Public Audit (Wales) Act 2004
- Parliament of the United Kingdom
- Long title: An Act to confer further functions on the Auditor General for Wales; to make provision about the audit of accounts of public bodies in Wales and related matters; to make provision about economy, efficiency and effectiveness in relation to public bodies and registered social landlords in Wales; and for connected purposes.
- Citation: 2004 c. 23
- Territorial extent: England and Wales, except that the amendment or repeal of a provision by this act has the same extent as the provision amended or repealed.

Dates
- Royal assent: 16 September 2004
- Commencement: various

Other legislation
- Amends: Local Government Act 1972; Housing Associations Act 1985; Airports Act 1986; Town and Country Planning Act 1990; Social Security Administration Act 1992; Health Service Commissioners Act 1993; Audit Commission Act 1998; Government of Wales Act 1998; Local Government Act 1999; Care Standards Act 2000; Health (Wales) Act 2003; Local Government Act 2003;
- Amended by: Constitutional Reform Act 2005; Public Audit (Wales) Act 2004 (Relaxation of Restriction on Disclosure) Order 2005; Health Act 2006; Government of Wales Act 2006; National Health Service (Consequential Provisions) Act 2006; Education and Inspections Act 2006; Police and Justice Act 2006; Offender Management Act 2007; Serious Crime Act 2007; Health and Social Care Act 2008; Offender Management Act 2007 (Consequential Amendments) Order 2008; Local Government (Wales) Measure 2009; Housing and Regeneration Act 2008; Housing and Regeneration Act 2008 (Consequential Provisions) Order 2010; Localism Act 2011; Police Reform and Social Responsibility Act 2011; Welfare Reform Act 2012; Public Bodies (Abolition of Her Majesty’s Inspectorate of Courts Administration and the Public Guardian Board) Order 2012; Crime and Courts Act 2013; Public Audit (Wales) Act 2013; Local Audit and Accountability Act 2014; Public Audit (Wales) Act 2013 (Consequential Amendments) Order 2014; Regulation and Inspection of Social Care (Wales) Act 2016; Investigatory Powers Act 2016; Data Protection Act 2018; Public Services Ombudsman (Wales) Act 2019; Local Government and Elections (Wales) Act 2021; Public Audit (Wales) Act 2004 (Amendment) (Local Government Bodies in Wales) Order 2021; Local Government and Elections (Wales) Act 2021 (Consequential Amendments) Regulations 2021; Local Government and Elections (Wales) Act 2021 (Consequential Amendments and Miscellaneous Provisions) Regulations 2021; Corporate Joint Committees (General) (No. 2) (Wales) Regulations 2021; Corporate Joint Committees (General) (No. 2) (Wales) Regulations 2022; Judicial Review and Courts Act 2022 (Magistrates’ Court Sentencing Powers) Regulations 2023; Legislative Reform (Disclosure of Adult Social Care Data) Order 2025;

Status: Amended

Text of statute as originally enacted

Revised text of statute as amended

Text of the Public Audit (Wales) Act 2004 as in force today (including any amendments) within the United Kingdom, from legislation.gov.uk.
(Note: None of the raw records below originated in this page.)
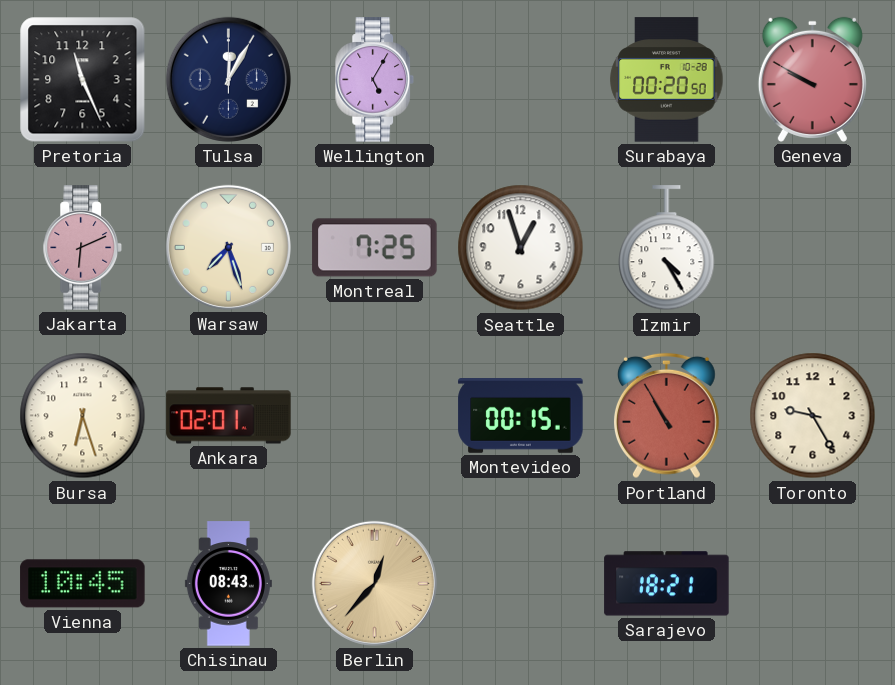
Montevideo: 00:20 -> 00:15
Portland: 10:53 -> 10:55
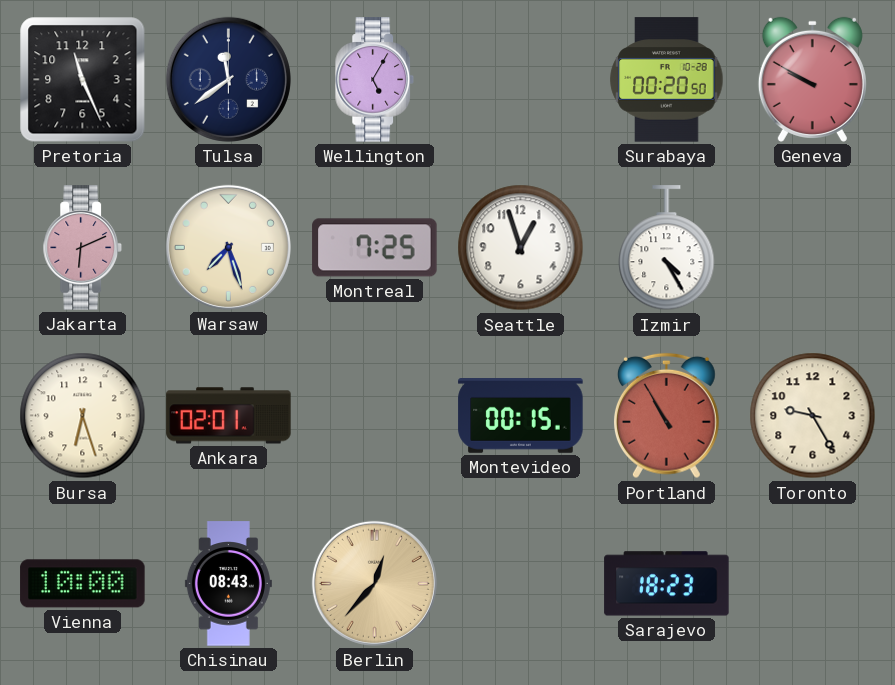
Tulsa: 12:05 -> 11:39
Vienna: 10:45 -> 10:00
Sarajevo: 18:21 -> 18:23
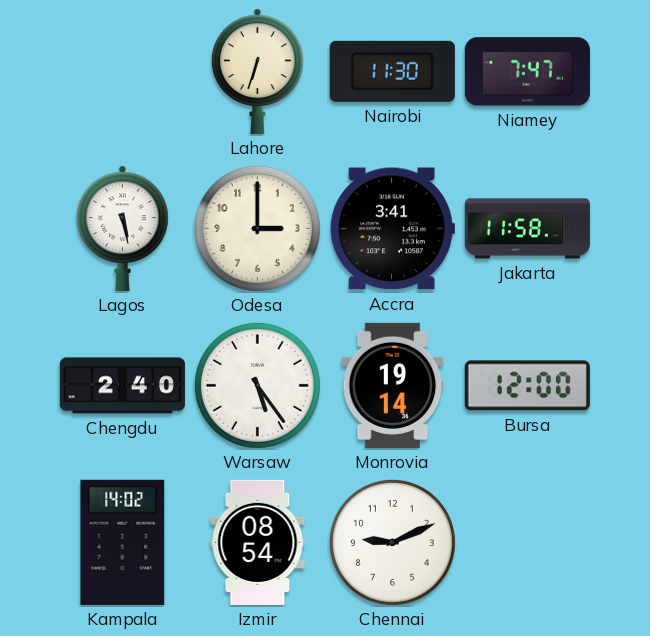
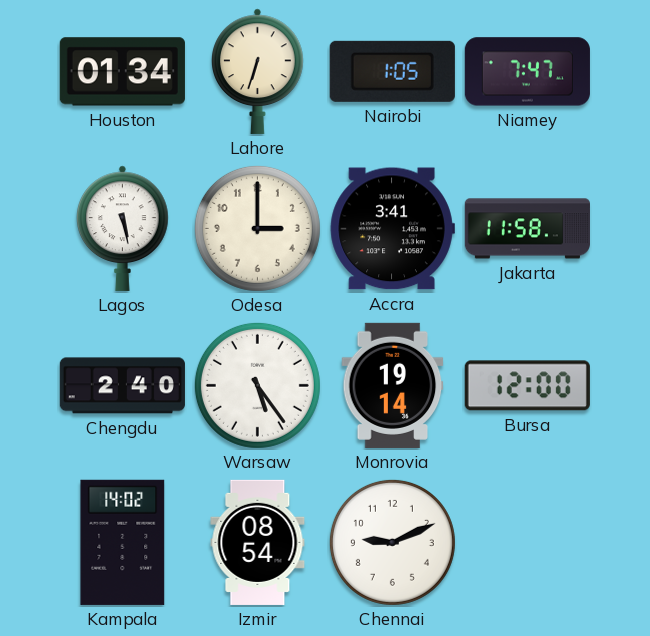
Houston: none -> 01:34
Nairobi: 11:30 -> 1:05
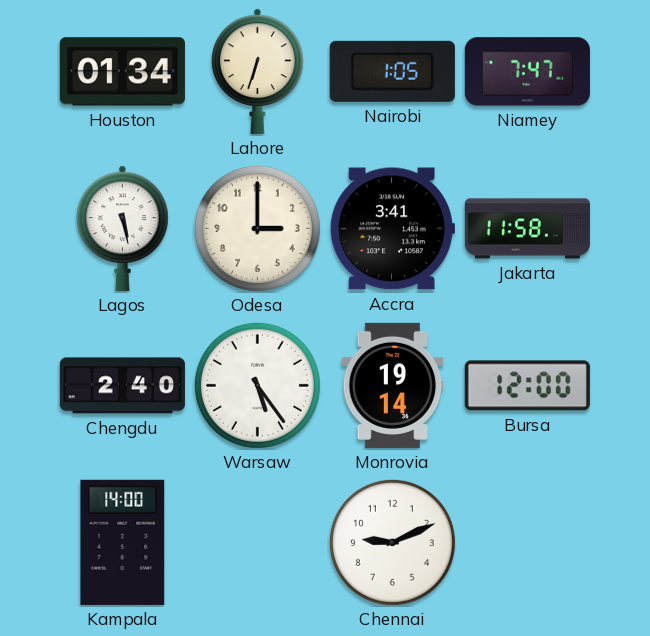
Kampala: 14:02 -> 14:00
Izmir: 08:54 -> none
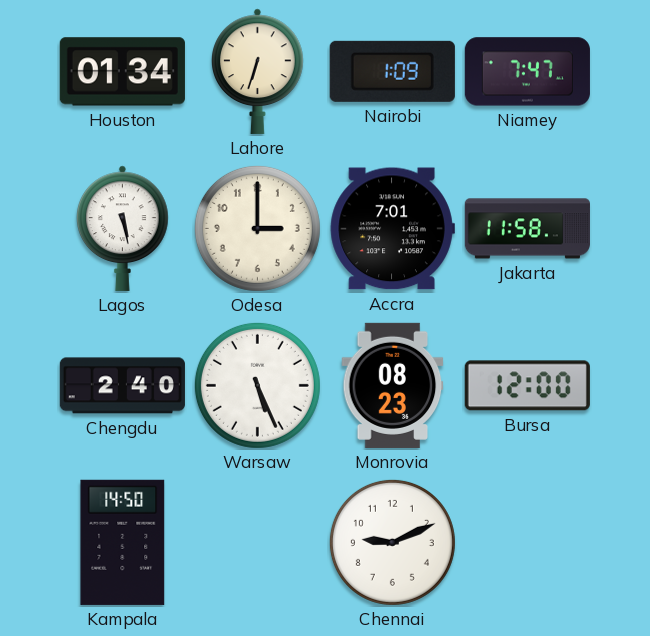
Nairobi: 1:05 -> 1:09
Accra: 3:41 -> 7:01
Warsaw: 5:24 -> 5:26
Monrovia: 19:14 -> 08:23
Kampala: 14:00 -> 14:50
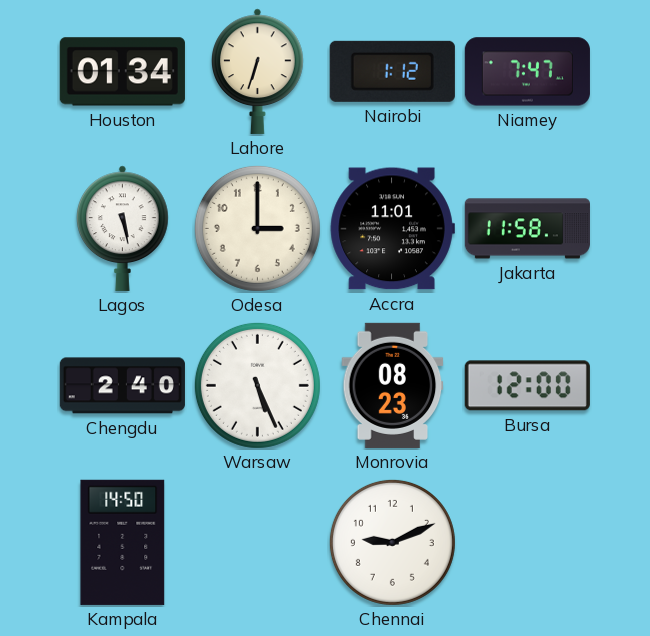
Nairobi: 1:09 -> 1:12
Accra: 7:01 -> 11:01
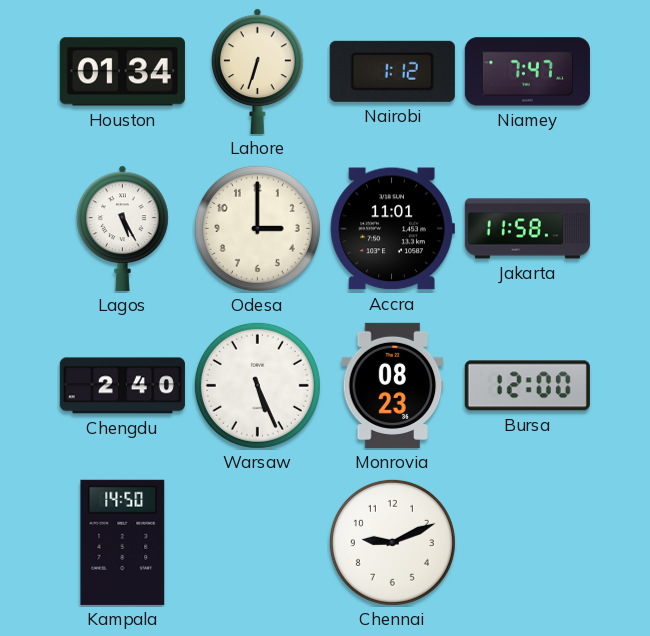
Lagos: 5:28 -> 5:25
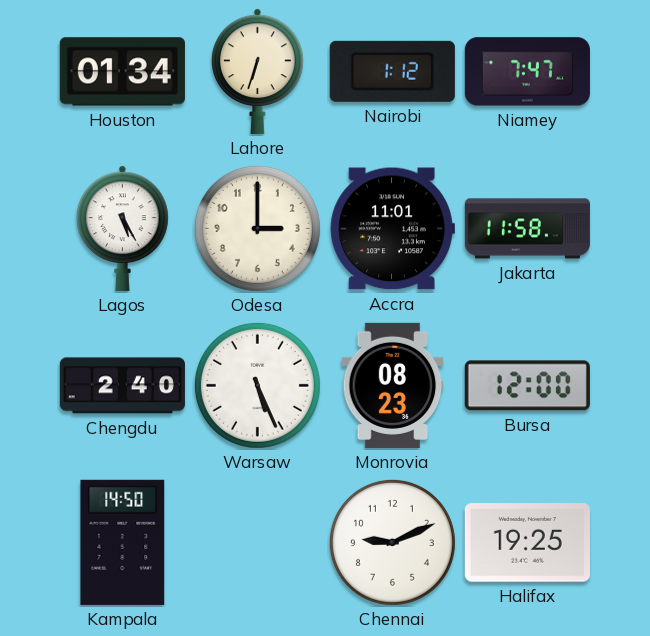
Halifax: none -> 19:25
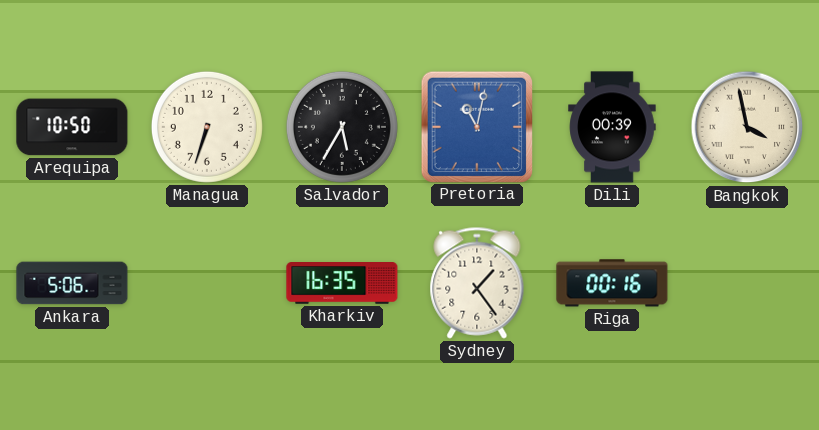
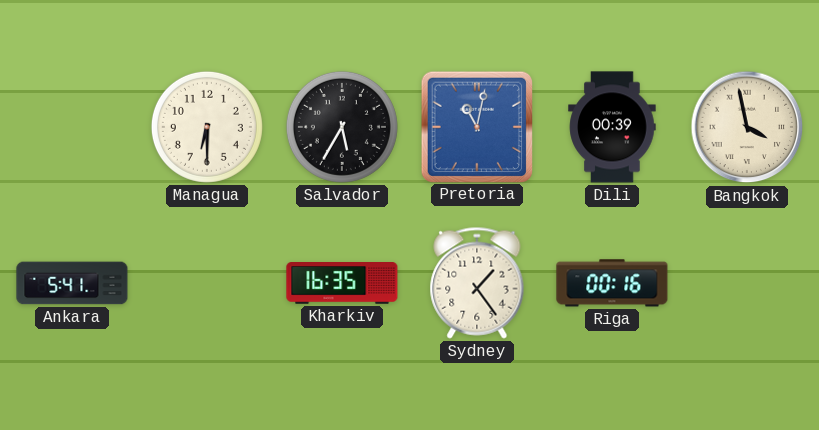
Arequipa: 10:50 -> none
Managua: 6:33 -> 6:30
Ankara: 5:06 -> 5:41
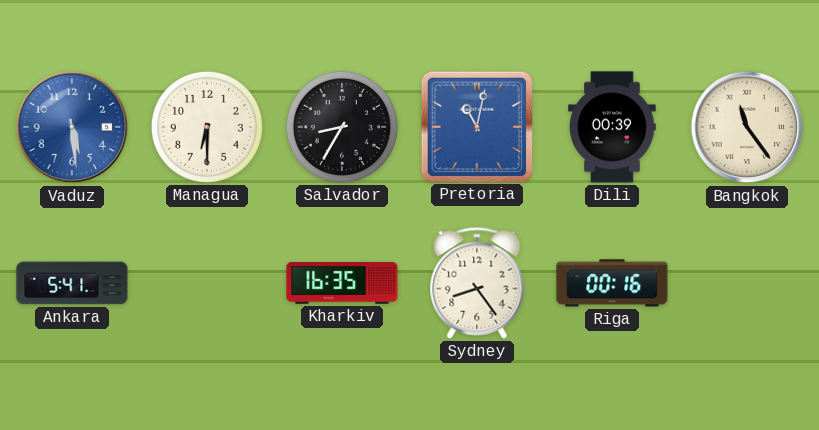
Vaduz: none -> 5:29
Salvador: 5:35 -> 8:35
Bangkok: 3:58 -> 11:24
Sydney: 1:24 -> 8:24
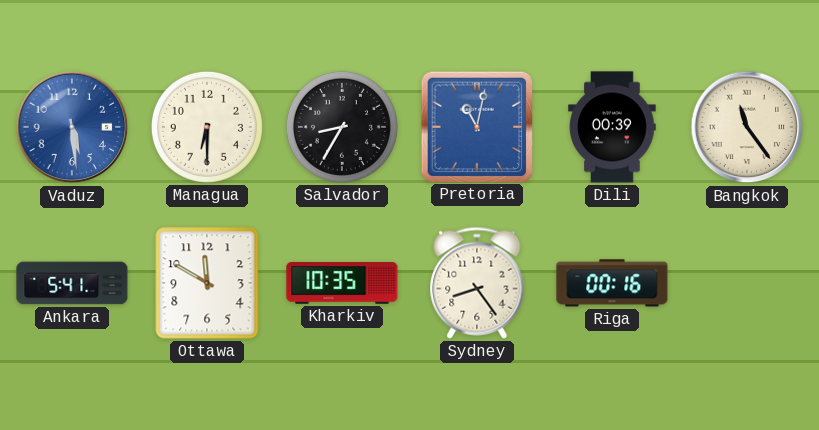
Ottawa: none -> 11:50
Kharkiv: 16:35 -> 10:35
= Public Audit (Wales) Act 2004 =

Act of the Parliament of the United Kingdom

The Public Audit (Wales) Act 2004 (c. 23) is an act of the Parliament of the United Kingdom relating to public audit in relation to Welsh devolution.

== Background ==
In 2002, the Welsh Government proposed that the functions of the National Audit Office in Wales and the functions of the Audit Commission in Wales be merged into a new audit body. These proposals were approved by the National Assembly. In 2003, the draft bill was published.

== Provisions ==
The act merges the functions of the National Audit Office in Wales and the functions of the Audit Commission in Wales into a new audit body.

The Code of Audit and Inspection Practice is prepared by the Auditor General for Wales under the act.

===Commencement===

The following commencement orders have been made for this act:

- Public Audit (Wales) Act 2004 (Commencement No. 1) Order 2005 (SI 2005/71)
- Public Audit (Wales) Act 2004 (Commencement No. 2 and Transitional Provisions and Savings) Order 2005 (SI 2005/558)
- Public Audit (Wales) Act 2004 (Commencement No. 3) Order 2005] (SI 2005/1911)

== Further developments ==
The Wales Audit Office was established in 2005.

== Reception ==
The Welsh Local Government criticised the publication of the draft bill, because there had been no consultation.